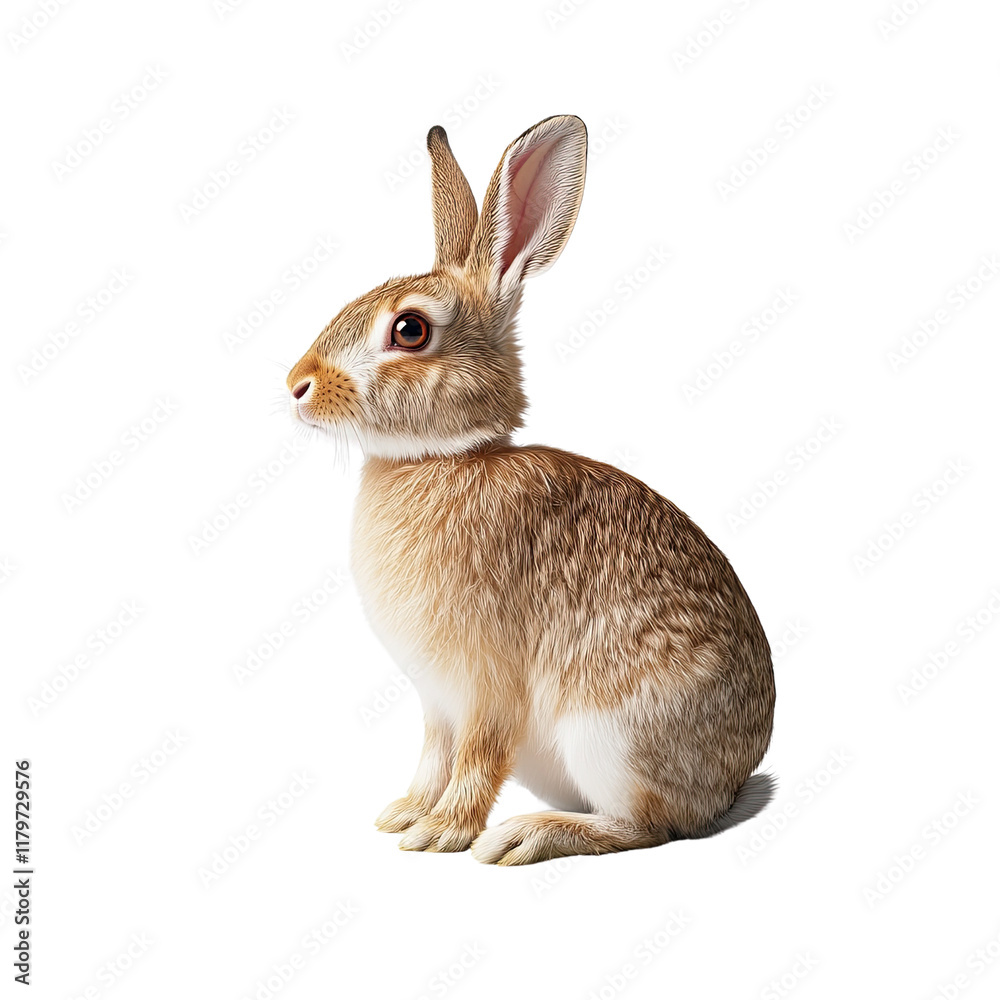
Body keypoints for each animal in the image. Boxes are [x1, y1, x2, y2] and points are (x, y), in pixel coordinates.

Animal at [286, 115, 775, 865]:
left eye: (409, 329)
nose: (296, 384)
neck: (444, 460)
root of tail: (729, 783)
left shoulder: (489, 682)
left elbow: (479, 757)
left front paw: (444, 833)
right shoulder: (437, 701)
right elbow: (435, 754)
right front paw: (403, 815)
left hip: (611, 739)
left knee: (647, 827)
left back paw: (527, 836)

◆ ◆ ◆ ◆

[REQUIRED WORK] Pictures aside, retype all of the entries word for word.

[PROBLEM SOLUTION]
Body keypoints for each animal in the image. Boxes are [x1, y1, x2, y2] and points are (x, y), in pixel coordinates.

Animal at [286, 115, 775, 865]:
left eye: (409, 329)
nose: (296, 384)
neck: (444, 460)
root of tail: (729, 783)
left shoulder: (489, 682)
left elbow: (479, 757)
left front paw: (444, 833)
right shoulder: (437, 701)
right elbow: (435, 754)
right front paw: (403, 815)
left hip: (611, 739)
left knee: (647, 827)
left back paw: (527, 836)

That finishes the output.